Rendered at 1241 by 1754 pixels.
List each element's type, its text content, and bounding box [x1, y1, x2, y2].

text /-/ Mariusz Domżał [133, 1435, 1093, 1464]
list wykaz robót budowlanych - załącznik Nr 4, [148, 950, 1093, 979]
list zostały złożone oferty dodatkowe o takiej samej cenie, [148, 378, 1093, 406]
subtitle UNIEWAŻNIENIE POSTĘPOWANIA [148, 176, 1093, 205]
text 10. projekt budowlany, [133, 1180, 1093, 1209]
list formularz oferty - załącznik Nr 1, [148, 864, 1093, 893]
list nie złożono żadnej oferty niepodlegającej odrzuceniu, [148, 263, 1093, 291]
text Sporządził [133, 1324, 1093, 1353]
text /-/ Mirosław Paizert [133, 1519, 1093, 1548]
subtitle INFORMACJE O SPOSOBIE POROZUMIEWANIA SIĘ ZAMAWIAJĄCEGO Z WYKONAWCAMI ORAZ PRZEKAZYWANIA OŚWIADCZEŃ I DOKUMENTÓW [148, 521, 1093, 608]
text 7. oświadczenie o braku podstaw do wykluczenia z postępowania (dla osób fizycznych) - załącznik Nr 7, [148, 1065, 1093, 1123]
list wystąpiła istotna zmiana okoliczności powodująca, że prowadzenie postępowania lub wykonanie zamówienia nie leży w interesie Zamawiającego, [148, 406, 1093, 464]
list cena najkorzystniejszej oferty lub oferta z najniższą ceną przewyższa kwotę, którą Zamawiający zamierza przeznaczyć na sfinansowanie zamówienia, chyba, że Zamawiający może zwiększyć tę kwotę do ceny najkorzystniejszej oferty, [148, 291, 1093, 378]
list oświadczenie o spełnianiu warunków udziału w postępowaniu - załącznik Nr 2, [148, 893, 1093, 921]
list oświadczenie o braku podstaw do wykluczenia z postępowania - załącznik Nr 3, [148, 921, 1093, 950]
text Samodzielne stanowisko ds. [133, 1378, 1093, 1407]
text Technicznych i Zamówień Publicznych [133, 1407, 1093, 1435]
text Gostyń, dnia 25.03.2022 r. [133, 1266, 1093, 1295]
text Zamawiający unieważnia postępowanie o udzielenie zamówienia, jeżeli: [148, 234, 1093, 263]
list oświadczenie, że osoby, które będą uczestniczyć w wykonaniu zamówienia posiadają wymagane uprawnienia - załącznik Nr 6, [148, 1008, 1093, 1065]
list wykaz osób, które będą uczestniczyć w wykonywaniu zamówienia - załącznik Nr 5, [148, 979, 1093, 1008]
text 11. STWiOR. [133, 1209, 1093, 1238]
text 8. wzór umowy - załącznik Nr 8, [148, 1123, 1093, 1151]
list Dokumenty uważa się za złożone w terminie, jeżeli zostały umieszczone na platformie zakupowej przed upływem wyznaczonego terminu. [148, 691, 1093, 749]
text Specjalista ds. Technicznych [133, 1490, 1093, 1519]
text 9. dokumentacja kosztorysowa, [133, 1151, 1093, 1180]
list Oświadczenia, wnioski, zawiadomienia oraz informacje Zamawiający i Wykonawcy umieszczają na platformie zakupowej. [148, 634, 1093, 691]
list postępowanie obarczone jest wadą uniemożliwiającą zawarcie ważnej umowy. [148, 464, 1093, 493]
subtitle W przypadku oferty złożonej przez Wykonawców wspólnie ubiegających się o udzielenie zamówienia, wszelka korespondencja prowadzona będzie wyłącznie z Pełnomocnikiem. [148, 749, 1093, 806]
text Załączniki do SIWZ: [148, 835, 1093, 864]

__________

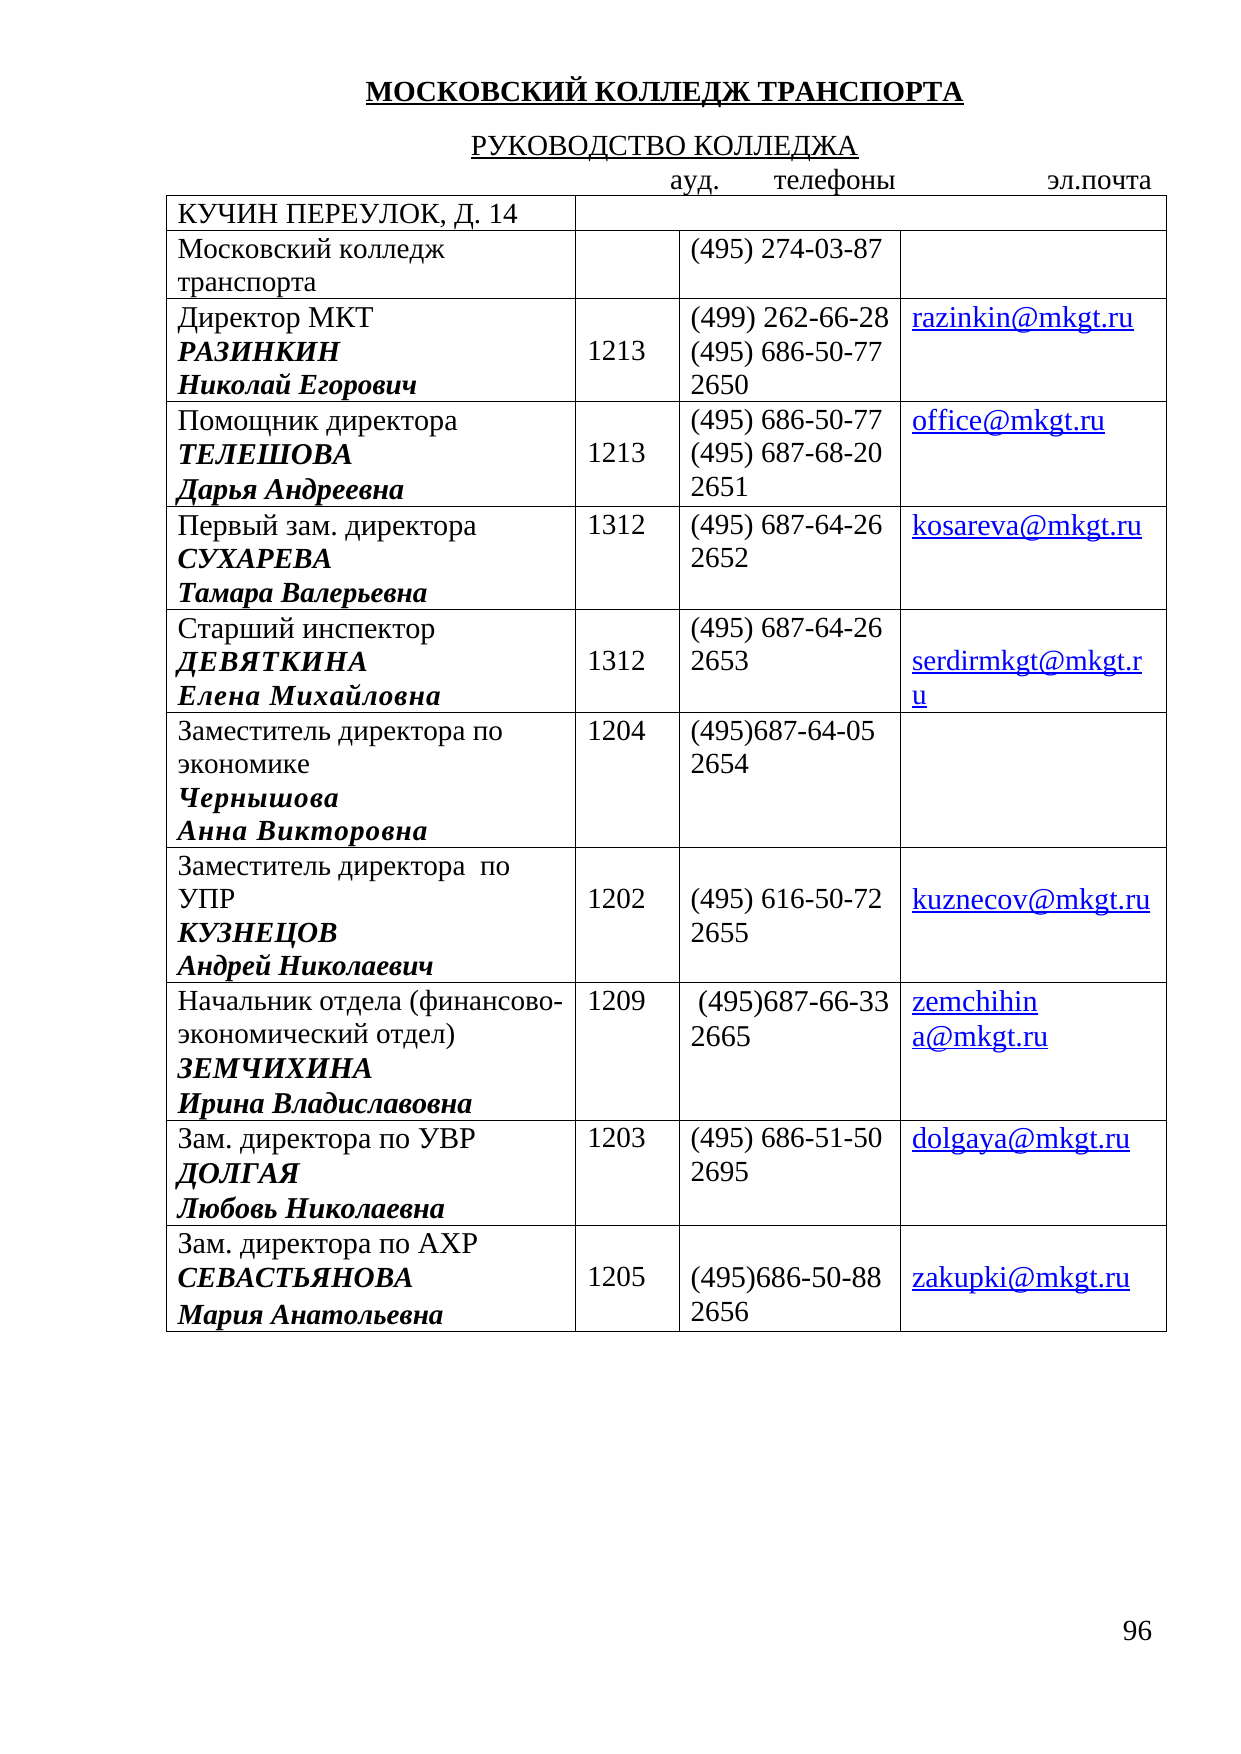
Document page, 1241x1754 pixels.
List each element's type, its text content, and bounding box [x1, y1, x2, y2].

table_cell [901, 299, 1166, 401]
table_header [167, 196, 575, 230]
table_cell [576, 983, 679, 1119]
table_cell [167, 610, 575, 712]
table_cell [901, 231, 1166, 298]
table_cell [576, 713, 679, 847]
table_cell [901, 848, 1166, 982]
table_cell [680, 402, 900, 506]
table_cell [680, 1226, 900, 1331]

__________

WORK ORDER:
Taking the material above one line at a time, count the lines that include "pixels" as a word or string, and give only that number.

SOLUTION:
2